The public safety block was the only chunk of spectrum that didn't sell in that auction, receiving only one bid, well below the minimum reserve set by the FCC. The other blocks produced about $19.6 billion in bids that go to the U.S. Treasury, with the country's largest wireless carriers -- AT&T and Verizon Wireless -- strengthening their lead in the industry when they emerged as the biggest winners.

Critics pointed to the lack of competition -- a key goal of the sale -- as another failure of the auction.

In a conference call with reporters yesterday, FCC Chairman Kevin J. Martin acknowledged that it may be easier for the largest national carriers to buy and build the public safety network because they already have facilities in place across the nation.

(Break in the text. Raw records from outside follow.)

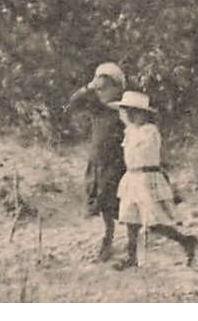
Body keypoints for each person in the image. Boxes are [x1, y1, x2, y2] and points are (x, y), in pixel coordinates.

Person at [108, 90, 198, 269]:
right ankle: (131, 257)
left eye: (136, 112)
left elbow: (143, 152)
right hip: (132, 177)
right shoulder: (130, 131)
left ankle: (185, 241)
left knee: (153, 221)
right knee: (130, 220)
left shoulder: (150, 131)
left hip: (147, 178)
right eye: (128, 112)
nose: (132, 116)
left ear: (145, 114)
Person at [65, 61, 128, 261]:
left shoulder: (124, 109)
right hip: (99, 162)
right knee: (104, 205)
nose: (102, 92)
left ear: (117, 88)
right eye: (100, 88)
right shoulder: (98, 108)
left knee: (117, 203)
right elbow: (73, 103)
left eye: (107, 87)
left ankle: (126, 243)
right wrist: (89, 87)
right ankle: (108, 242)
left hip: (116, 163)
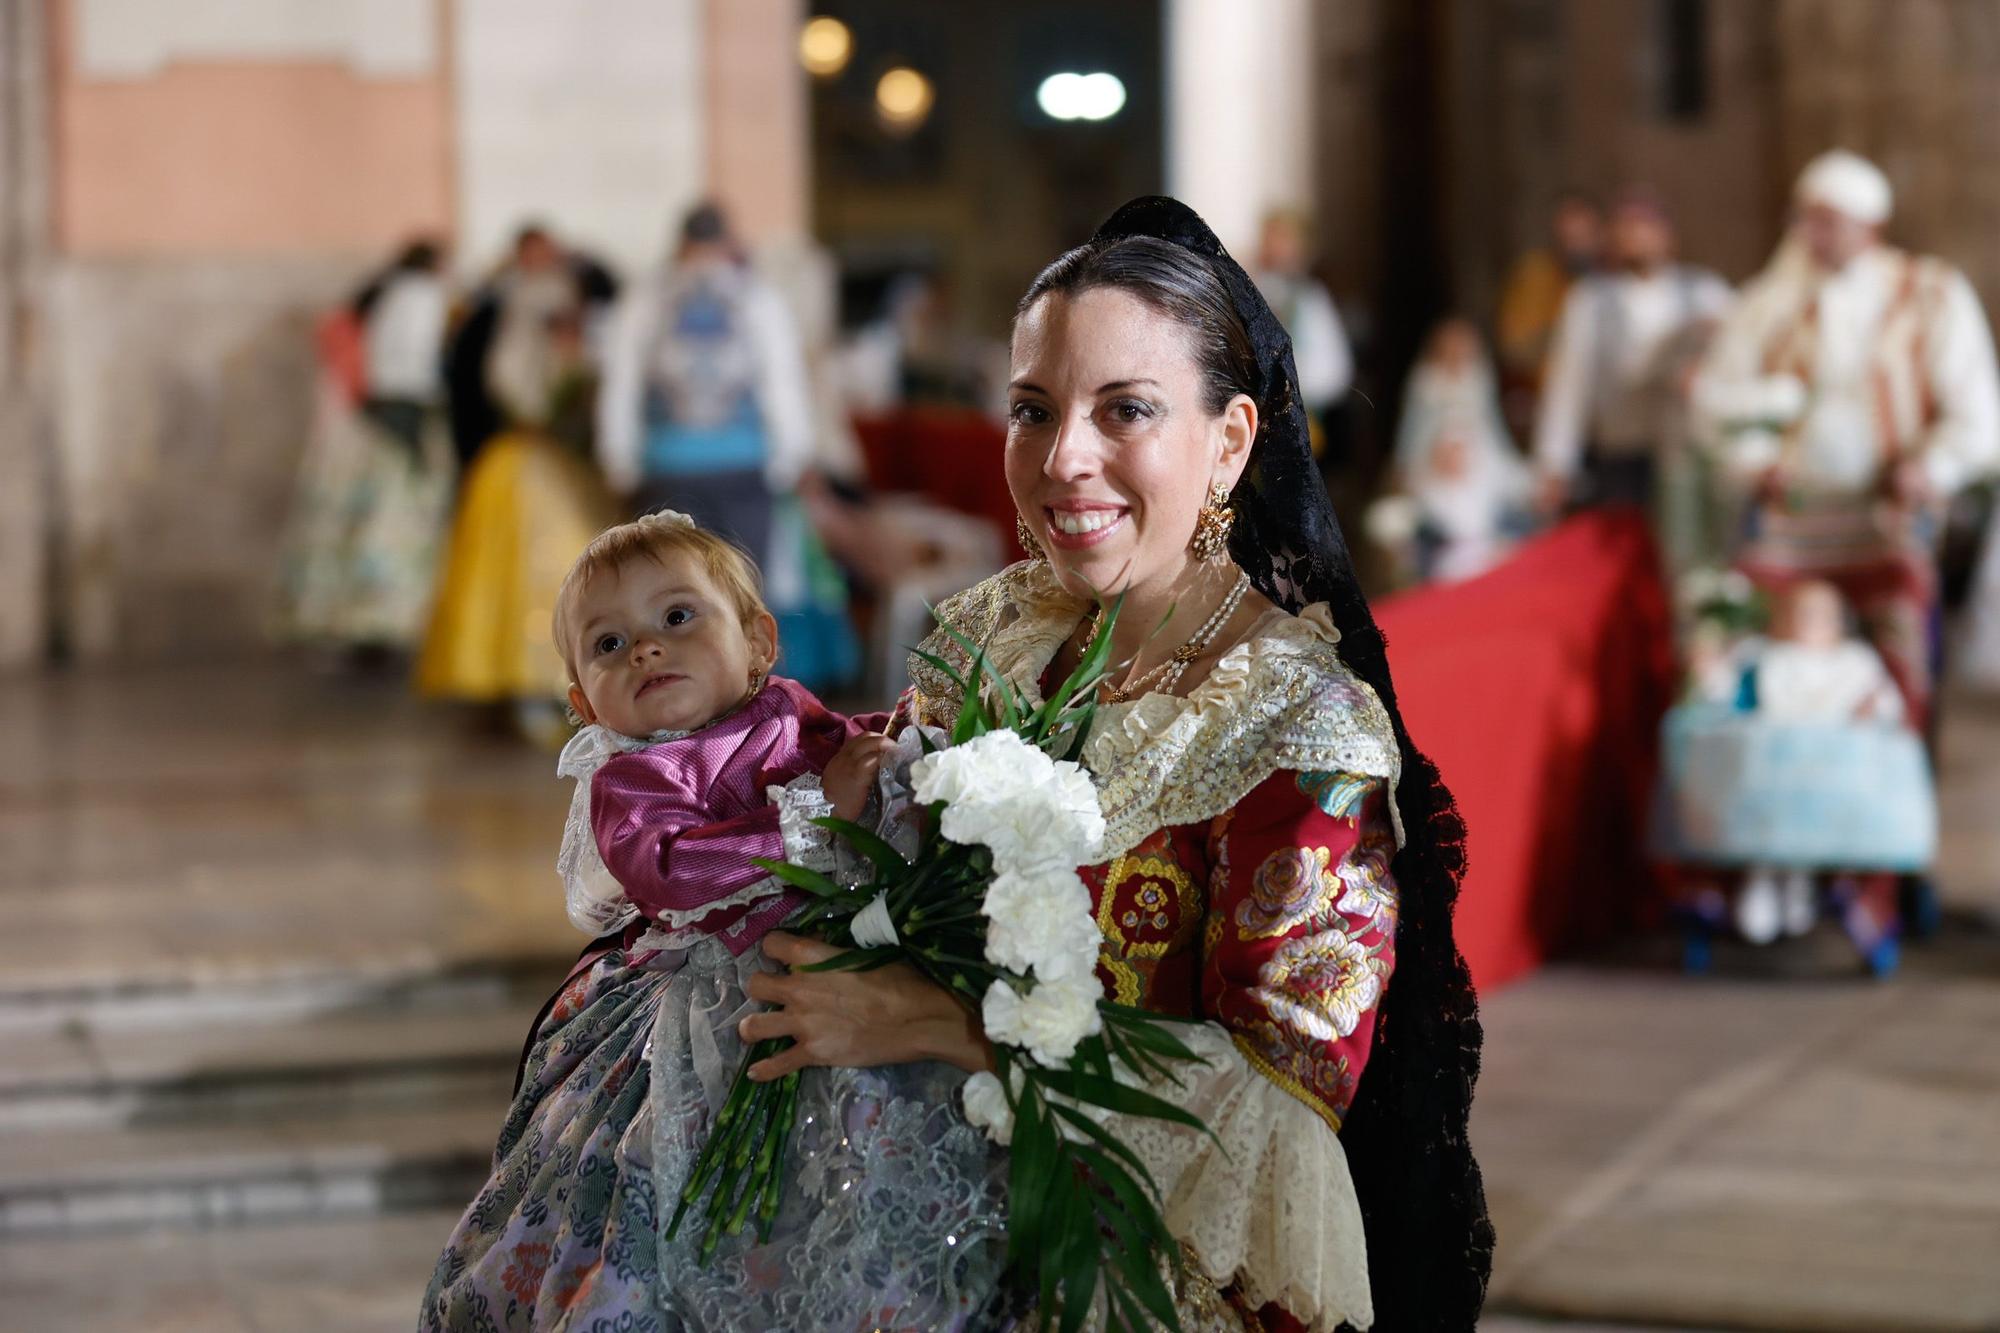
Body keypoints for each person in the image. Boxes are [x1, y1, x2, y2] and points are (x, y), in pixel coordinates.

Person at [747, 198, 1493, 1330]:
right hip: (908, 1248)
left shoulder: (1297, 729)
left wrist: (938, 1024)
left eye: (1125, 410)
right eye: (1031, 410)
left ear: (1231, 441)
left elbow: (1274, 1113)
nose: (1063, 460)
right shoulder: (995, 635)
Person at [422, 511, 1009, 1330]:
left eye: (676, 617)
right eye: (608, 644)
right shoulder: (633, 780)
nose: (646, 649)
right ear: (583, 705)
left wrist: (905, 752)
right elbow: (671, 869)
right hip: (704, 1013)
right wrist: (813, 812)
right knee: (674, 1199)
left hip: (832, 987)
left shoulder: (788, 711)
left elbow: (857, 747)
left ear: (760, 641)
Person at [1692, 149, 2000, 732]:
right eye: (1804, 218)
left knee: (1897, 665)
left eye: (1827, 220)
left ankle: (1899, 792)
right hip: (1791, 519)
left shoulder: (1931, 293)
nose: (1811, 234)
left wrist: (1931, 468)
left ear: (1871, 226)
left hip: (1890, 516)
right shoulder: (1768, 304)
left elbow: (1978, 414)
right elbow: (1716, 404)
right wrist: (1753, 463)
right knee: (1767, 659)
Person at [598, 201, 856, 691]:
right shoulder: (755, 296)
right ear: (727, 241)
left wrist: (621, 459)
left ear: (679, 242)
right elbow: (782, 380)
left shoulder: (648, 297)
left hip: (667, 463)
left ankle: (680, 697)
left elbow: (622, 383)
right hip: (745, 463)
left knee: (670, 590)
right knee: (741, 586)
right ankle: (747, 694)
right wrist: (792, 455)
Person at [418, 228, 614, 736]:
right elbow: (500, 386)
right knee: (522, 568)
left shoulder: (563, 320)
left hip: (558, 462)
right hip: (522, 462)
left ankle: (567, 684)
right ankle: (525, 685)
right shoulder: (502, 316)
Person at [277, 237, 455, 657]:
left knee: (362, 528)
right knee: (396, 528)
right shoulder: (420, 295)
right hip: (401, 422)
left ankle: (358, 632)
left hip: (373, 425)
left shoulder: (385, 293)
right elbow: (409, 365)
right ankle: (384, 629)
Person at [1533, 187, 1731, 513]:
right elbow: (1569, 385)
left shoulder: (1704, 292)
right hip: (1623, 454)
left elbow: (1739, 352)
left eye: (1645, 227)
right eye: (1626, 228)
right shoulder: (1590, 301)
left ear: (1667, 235)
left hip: (1687, 449)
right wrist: (1555, 463)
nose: (1637, 237)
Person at [1369, 317, 1534, 583]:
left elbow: (1489, 425)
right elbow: (1414, 429)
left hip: (1475, 456)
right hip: (1434, 458)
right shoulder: (1426, 381)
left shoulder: (1478, 376)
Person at [1495, 192, 1603, 431]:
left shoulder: (1611, 281)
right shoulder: (1534, 276)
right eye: (1566, 238)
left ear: (1599, 235)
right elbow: (1514, 348)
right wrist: (1566, 327)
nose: (1574, 247)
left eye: (1581, 237)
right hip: (1547, 404)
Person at [1253, 208, 1354, 460]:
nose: (1275, 246)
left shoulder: (1309, 298)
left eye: (1284, 239)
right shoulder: (1250, 284)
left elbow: (1334, 369)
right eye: (1271, 237)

"We want someone to build out a public safety network and solve the interoperability problem," Martin said. "My priority is less about the impact on competition."

The failure of the auction raised questions about the nonprofit group representing emergency responders, the Public Safety Spectrum Trust, and its advisory firm, Cyren Call. Cyren Call had proposed to potential bidders that PSST lease spectrum for $500 million over 10 years from a winning bidder. Consumer groups and analysts said such a large fee deterred potential bidders. Analysts also pointed to the high minimum reserve price, $1.3 billion, as a deterrent.

To attract bidders in a new auction, Martin said yesterday that the minimum price to bid on the network would drop by nearly half, to $750 million. The deadline to build the network would extend to 15 years from 10 years, and any lease charges from public safety officials would be capped at $5 million a year.